Crosswalks Detection using YoloV5
We introduce a supervised method for detecting pedestrian crosswalks, based on DCNNs (Deep Convolutional Neural Networks) and Python. We used Yolov5, based on PyTorch, open source machine learning framework primarily developed by Meta AI. To write the code, we used Google Colab, a platform to execute code on the Cloud, in the form of Jupyter Notebook. It provides also a GPU, needed for the project. We have created a detector for pedestrian crossings, as more and more often we hear about road accidents with the involvement of pedestrians. Every 32 hours, a pedestrian is run over and killed, a staggering number. This explains the reason for our research. In addition, this detector can also be used by blind people, ensuring greater safety on the road.
Method
Creating the dataset
In this phase we took the photos, at different times of the day (morning, afternoon, evening), in different light conditions, with different cameras, in different weather conditions and different perspectives. To label the images we used “LabelImg”, completely free tool. LabelImg generates a YOLO .txt file for each image. It has coordinates in Yolo format object-id, center_x, center_y, width, height.

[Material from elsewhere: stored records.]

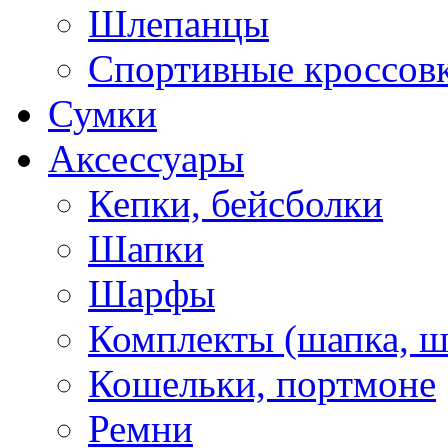
Шлепанцы
Спортивные кроссов
Сумки
Аксессуары
Кепки, бейсболки
Шапки
Шарфы
Комплекты (шапка, 
Кошельки, портмоне
Ремни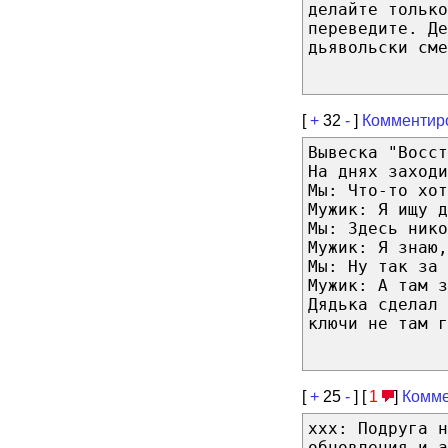
делайте только
переведите. Де
дьявольски сме
[
+
32
-
]
Комментир
Вывеска "Восст
На днях заходи
Мы: Что-то хот
Мужик: Я ищу д
Мы: Здесь нико
Мужик: Я знаю,
Мы: Ну так за 
Мужик: А там з
Дядька сделал
ключи не там г
[
+
25
-
] [
1
]
Комме
xxx: Подруга н
обновления и а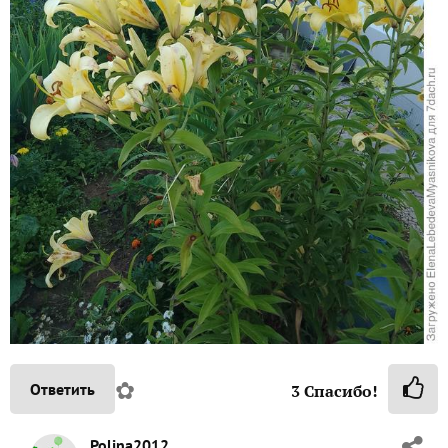
✿
Ответить
3
Спасибо!
Polina2012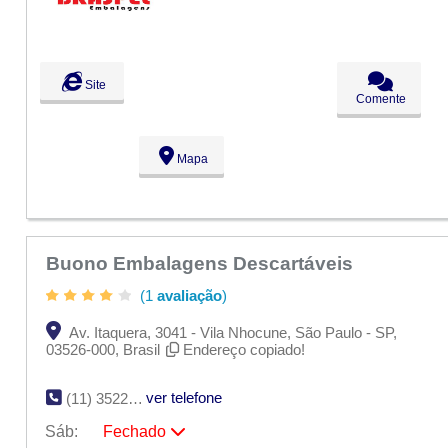
Qui:
09:00 - 18:00
Sex:
09:00 - 18:00
Sáb:
Fechado
Dom:
Fechado
Site
Comente
Mapa
Buono Embalagens Descartáveis
(1
avaliação
)
Av. Itaquera, 3041 - Vila Nhocune, São Paulo - SP,
03526-000, Brasil
Endereço copiado!
ver telefone
(11) 3522-9197
Sáb:
Fechado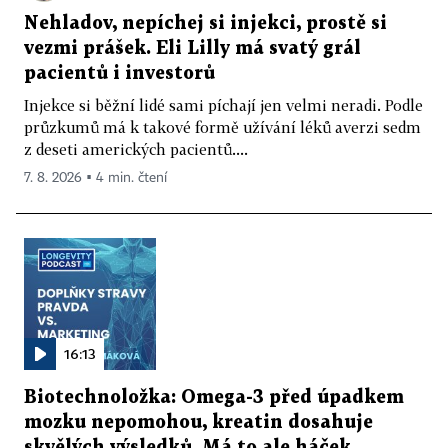
Nehladov, nepíchej si injekci, prostě si
vezmi prášek. Eli Lilly má svatý grál
pacientů i investorů
Injekce si běžní lidé sami píchají jen velmi neradi. Podle
průzkumů má k takové formě užívání léků averzi sedm
z deseti amerických pacientů....
7. 8. 2026 ▪ 4 min. čtení
16:13
Biotechnoložka: Omega-3 před úpadkem
mozku nepomohou, kreatin dosahuje
skvělých výsledků. Má to ale háček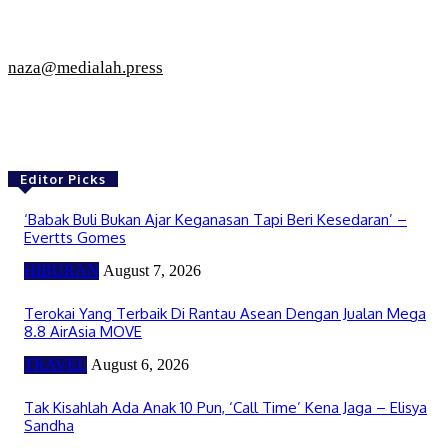
naza@medialah.press
Editor Picks
‘Babak Buli Bukan Ajar Keganasan Tapi Beri Kesedaran’ –
Evertts Gomes
HIBURAN
August 7, 2026
Terokai Yang Terbaik Di Rantau Asean Dengan Jualan Mega
8.8 AirAsia MOVE
TRAVEL
August 6, 2026
Tak Kisahlah Ada Anak 10 Pun, ‘Call Time’ Kena Jaga – Elisya
Sandha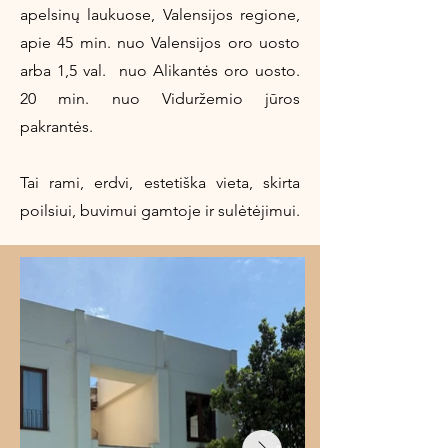
apelsinų laukuose, Valensijos regione,
apie 45 min. nuo Valensijos oro uosto
arba 1,5 val. nuo Alikantės oro uosto.
20 min. nuo Viduržemio jūros
pakrantės.
Tai rami, erdvi, estetiška vieta, skirta
poilsiui, buvimui gamtoje ir sulėtėjimui.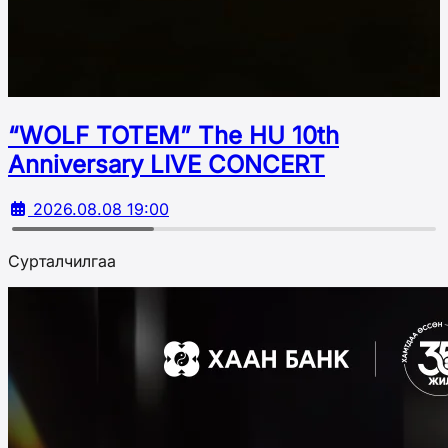
“WOLF TOTEM” The HU 10th
Аnniversary LIVE CONCERT
2026.08.08 19:00
Сурталчилгаа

- object-id represents the number corresponding to the category of objects listed in the 'classes.txt' file;
- center_x and center_y represent the central point of the selection rectangle.
- width and height represent the width and height of the rectangle.
We labeled two pedestrian crossings at a time, to avoid selecting too large a portion of the image.
Object Detection
For our project we decided to use YOLO (You Only Look Once) with PyTorch, in this case we used version 5. YOLO uses Daknet, an open source neural network framework written in C and CUDA that supports CPU and GPU computation.
YOLO Model
Regarding the pre-trained model, we decided to use YOLOv5m.pt with 300 epochs, we could not choose a better model due to the GPU RAM limitations of Google Colaboratory. YOLOv5 is the version of YOLO that was chosen, not only for its effectiveness but above all for its speed, as well as for the possibility of choosing the pre-trained weight to use.
Bounding Boxes Merge
A major challenge was to merge the various bounding boxes. For our problem, in the state of art, we could not find any algorithm already tested and working. For this reason, we have personally implemented an algorithm for bounding boxes merge in Python, using OpenCV.
We know that OpenCV, in order to construct a rectangle, uses the coordinates of the highest left vertex and the lowest right vertex expressed in pixels, while the YOLO labels provide us with the coordinates of the center, width and height of the single bounding box. In our algorithm, after transforming the coordinates from YOLO to OpenCV, we took the minimum x and y coordinates for the top left vertex, while the maximum x and y coordinates for the lower right vertex.
Dataset
The photos were taken personally, then we uploaded the images to ROBOFLOW to create the dataset. At this point, we carried out the augmentation step, as we can see the image below.
As results we have 1046 images for training, 224 for validation, and 224 to calculate the test metrics. We reserved 75% of the images for training, 15% for validation and 15% for testing. We took an additional 202 photos which we used to calculate the inferences.
Results
Qualitative Results
The results are in line with what was expected.
Quantitative Results
The final model we have taken into consideration is what is called best.pt, and is chosen by YOLO through these metrics, giving a greater weight to the mAP 0.5: 0.95, a lower weight to the mAP 0.5 and a zero weight to recall and precision. The data we get from the training are also automatically graphed as follows:
The results on the test data are:
- Precision of 0.961;
- Recall value of 0.937.
Intersection over Union
As for the results achieved with IoU, we obtained a metric equal to 0.77.
Algorithm refinement
Now we describe the extra work we did on our project. The first training was almost perfect, but we wanted more. The first run we did was on 250 epochs on yolov5m pre-trained model. We wanted to use yolov5l, but we were limited on GPU RAM by Colab (for better GPU Colab Pro is needed). When we did the first detection, we noticed some problems. First of all, some stop road markings were identified as pedestrian crossings; secondly, not all pedestrian crossings were fully identified. For these reasons, we modified training dataset and parameters. In the second training we used yolov5m as the first run, but this time with 300 epochs. In the training dataset, we did a better augmentation (parameters are explained in dataset paragraph) , and then we added some examples of stop road markings, with empty label; in this way, CNN has learned to recognize stops correctly. In the image below, we can see on the left the detection obtained with the first model. On the right, the detection disappeared, as expected.
In this image, instead, we can see that the second model performs better, as it detected a larger portion of the crosswalk.
Merge Results
Last thing we did was to merge Yolo bounding boxes. This was necessary as we have labelled two crosswalks at a time; in this way the model performs better, but in the detection phase crosswalks are identified several times. As you can see from the figure below, we have achieved excellent results and we have also managed to save the maximum confidence.